Southampton City Council’s net borrowing is set to increase by just over £120m in the current financial year, according to a recent report.

In March 2024, the authority’s net debt stood at £330.2m, comprising both long-term and short-term borrowing. However, Southampton’s latest treasury management update revealed that by March 2025, this figure is expected to increase to £451.5m.

The report outlined that the majority of the additional borrowing is forecast to be taken out from the Public Works Loan Board (PWLB), with Southampton’s long-term debt from the body increasing from £288.6m in 2024 to £446.4m in 2025.

This comes as Southampton commenced “informal discussions” with the government last July over its combined budget shortfall of almost £150m over the medium term.

At the time, the authority also warned that a section 114 notice was still a “risk” but stated that the council was attempting to achieve a “sustainable financial footing”.

Exiting short-term borrowing

The report also indicated that Southampton plans to fully repay all of its current short-term loans, with short-term borrowing expected to be £0 by March 2025.

At present, Southampton has £24m in short-term borrowing from other local authorities.

The report noted that currently short-term borrowing is higher than 20-year maturity debt at 4.87%, with long-term debt expected to fall in the medium term.
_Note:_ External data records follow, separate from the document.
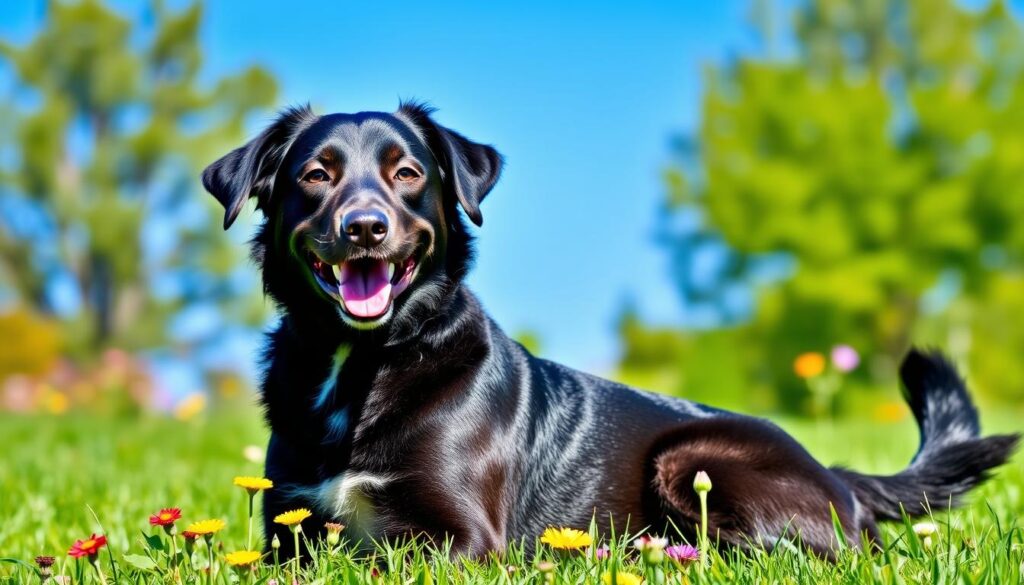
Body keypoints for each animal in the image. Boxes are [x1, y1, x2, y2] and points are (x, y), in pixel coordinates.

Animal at [199, 103, 1015, 557]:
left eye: (407, 174)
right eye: (316, 175)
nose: (364, 227)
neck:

This follows interest rates on short-term borrowing from the inter-authority lending market reaching 7% in the Spring due to a lack of liquidity.

“The primary objective when borrowing is to strike an appropriate balance between securing low interest costs and achieving cost certainty over the period for which funds are required, with flexibility to renegotiate loans should long-term plans change being a secondary objective,” the report stated.

Southampton currently has £4m remaining in Lender Option Borrowing Option loans, the report also noted, with call dates within the next 12 months.

The report explained that the forecast is subject to change, particularly due to potential adjustments to Southampton’s capital programme in response to the current financial environment.